Little old one, look at me.

Luke staggers to his feet, holding onto the console for dear life. He stares into the Time Rotor, watching it slowly pump up and down. Shining light caresses his eyes, revitalizing the horrible dryness after the tears.

Bad Wolf, yes, but that was and will be. blue box boy, so like my thief. The light flashes brighter than a hundred supernovas, blurring the edges of his body and the edges of the console like chalk. The old wooden seams buckle, spilling atron energy into the void and splitting open the Time Lock.
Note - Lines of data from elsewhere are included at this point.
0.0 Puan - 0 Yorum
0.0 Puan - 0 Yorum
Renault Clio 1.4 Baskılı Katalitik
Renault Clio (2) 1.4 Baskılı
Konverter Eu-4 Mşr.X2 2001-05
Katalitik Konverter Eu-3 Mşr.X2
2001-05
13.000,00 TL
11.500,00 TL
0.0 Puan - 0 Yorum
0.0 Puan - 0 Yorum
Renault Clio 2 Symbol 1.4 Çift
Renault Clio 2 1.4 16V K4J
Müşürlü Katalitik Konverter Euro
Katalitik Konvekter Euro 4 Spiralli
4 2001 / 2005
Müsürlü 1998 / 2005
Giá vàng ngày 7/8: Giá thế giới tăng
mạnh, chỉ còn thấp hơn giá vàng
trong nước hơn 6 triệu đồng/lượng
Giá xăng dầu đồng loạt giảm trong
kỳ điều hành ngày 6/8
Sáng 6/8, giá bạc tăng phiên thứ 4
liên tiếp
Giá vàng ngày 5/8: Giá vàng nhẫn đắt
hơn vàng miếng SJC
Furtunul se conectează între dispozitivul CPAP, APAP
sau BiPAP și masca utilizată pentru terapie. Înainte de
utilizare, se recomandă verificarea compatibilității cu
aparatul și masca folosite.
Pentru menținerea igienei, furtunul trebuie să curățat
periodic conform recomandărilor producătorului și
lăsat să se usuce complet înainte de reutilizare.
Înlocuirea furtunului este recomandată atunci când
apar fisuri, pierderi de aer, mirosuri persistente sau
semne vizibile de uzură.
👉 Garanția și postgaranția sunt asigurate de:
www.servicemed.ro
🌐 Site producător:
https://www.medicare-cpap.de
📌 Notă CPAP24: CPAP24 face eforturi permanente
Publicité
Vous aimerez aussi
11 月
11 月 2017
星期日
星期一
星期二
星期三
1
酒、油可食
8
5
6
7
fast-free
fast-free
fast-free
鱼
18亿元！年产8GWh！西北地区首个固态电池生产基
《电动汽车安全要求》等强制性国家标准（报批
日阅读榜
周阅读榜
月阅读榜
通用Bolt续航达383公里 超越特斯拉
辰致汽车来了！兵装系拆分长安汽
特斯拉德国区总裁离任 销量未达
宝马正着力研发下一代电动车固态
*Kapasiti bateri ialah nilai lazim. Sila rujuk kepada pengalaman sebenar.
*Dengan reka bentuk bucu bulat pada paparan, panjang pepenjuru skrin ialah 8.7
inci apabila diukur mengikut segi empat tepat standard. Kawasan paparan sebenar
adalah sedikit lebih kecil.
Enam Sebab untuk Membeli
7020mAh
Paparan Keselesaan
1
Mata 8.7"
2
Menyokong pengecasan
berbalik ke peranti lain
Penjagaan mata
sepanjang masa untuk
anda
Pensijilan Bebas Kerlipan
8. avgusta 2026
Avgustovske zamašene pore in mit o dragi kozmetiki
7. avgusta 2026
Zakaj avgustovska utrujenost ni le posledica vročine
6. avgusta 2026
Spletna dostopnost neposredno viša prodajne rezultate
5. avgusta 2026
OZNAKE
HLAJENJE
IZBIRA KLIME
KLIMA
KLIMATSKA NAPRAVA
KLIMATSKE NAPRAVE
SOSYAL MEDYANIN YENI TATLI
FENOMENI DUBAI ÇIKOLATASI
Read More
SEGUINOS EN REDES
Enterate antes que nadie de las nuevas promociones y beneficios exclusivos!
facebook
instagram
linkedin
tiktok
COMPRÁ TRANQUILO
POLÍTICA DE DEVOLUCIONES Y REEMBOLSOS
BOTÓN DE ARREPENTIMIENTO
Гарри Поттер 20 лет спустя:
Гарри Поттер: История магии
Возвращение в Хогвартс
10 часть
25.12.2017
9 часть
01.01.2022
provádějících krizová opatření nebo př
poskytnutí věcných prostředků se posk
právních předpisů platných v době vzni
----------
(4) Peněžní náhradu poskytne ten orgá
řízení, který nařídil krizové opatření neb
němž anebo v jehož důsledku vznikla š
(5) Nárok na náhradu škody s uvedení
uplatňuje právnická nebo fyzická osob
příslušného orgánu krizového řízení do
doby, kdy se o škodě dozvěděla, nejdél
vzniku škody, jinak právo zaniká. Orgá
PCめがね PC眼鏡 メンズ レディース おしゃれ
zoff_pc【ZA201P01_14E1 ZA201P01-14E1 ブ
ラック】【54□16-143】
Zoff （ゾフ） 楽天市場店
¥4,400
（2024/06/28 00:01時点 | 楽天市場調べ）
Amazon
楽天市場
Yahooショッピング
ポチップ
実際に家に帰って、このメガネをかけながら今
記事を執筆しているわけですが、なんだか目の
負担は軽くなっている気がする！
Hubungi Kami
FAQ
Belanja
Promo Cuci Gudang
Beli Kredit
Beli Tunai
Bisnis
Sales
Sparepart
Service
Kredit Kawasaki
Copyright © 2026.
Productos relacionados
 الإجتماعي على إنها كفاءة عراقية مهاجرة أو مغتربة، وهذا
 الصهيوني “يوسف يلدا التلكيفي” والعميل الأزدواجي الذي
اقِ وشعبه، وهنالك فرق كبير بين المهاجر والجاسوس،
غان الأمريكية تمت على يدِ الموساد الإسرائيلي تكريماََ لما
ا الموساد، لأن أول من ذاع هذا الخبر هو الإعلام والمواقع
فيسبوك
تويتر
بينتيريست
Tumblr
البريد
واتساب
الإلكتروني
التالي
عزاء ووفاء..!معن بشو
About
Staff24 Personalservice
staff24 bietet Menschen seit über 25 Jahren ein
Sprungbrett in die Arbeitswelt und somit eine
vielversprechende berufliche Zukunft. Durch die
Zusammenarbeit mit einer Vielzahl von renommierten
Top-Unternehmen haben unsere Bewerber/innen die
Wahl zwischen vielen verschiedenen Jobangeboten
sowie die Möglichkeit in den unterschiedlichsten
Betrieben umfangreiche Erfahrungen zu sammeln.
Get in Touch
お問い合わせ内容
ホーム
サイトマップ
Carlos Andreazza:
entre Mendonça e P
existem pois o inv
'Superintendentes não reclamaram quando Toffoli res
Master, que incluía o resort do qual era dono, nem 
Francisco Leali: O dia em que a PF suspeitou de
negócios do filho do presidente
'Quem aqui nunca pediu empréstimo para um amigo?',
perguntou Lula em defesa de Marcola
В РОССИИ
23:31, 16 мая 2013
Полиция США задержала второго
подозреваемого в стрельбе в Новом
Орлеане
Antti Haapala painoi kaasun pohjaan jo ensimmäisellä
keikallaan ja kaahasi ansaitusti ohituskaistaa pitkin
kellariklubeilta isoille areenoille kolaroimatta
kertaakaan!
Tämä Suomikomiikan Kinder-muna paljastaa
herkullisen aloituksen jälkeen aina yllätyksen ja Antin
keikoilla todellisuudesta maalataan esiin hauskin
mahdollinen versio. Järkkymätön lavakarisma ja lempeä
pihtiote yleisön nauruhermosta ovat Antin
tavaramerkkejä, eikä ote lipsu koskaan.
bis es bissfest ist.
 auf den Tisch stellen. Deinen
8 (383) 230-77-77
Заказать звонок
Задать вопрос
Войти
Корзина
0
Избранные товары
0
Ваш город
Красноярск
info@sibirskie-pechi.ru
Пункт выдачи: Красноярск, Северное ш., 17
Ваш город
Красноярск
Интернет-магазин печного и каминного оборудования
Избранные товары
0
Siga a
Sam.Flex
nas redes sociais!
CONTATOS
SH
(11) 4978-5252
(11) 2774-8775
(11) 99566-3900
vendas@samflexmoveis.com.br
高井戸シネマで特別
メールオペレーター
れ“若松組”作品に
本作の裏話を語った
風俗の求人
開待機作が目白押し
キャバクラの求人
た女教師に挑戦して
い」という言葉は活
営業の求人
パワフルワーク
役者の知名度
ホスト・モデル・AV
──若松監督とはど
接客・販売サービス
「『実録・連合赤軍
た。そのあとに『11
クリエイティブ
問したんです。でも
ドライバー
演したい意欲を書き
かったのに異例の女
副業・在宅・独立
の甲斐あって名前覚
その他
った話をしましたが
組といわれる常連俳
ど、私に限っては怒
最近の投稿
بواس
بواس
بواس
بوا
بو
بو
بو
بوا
In a dusty corner of the citadel of the Time Lords, the exterior shell of a type forty, mark III time travel capsule is slowly covered by dust, yet her awareness simply is: twenty-second century Earth, the Library, the caves of Androzani. The remnants of a soul were cleaned from her console and cast through the Great Gates of the Future, with all the Might-Bes, who know no past and hope for no future. And the soul knows nothing of Time until its Looming, on a day when Earth is high overhead and the twin suns shine like blood on the fields of wheat.

The child is given a name that will never be spoken on Earth, and raised with all the pomp and ceremony of an ancient, archaic race. But nestled between his hearts are two names, the two suns of his life. Earth. The planet spins with foreign colours. Sarah Jane Smith. The name sings a lullaby of comfort.

"I'm half-human. On my mother's side."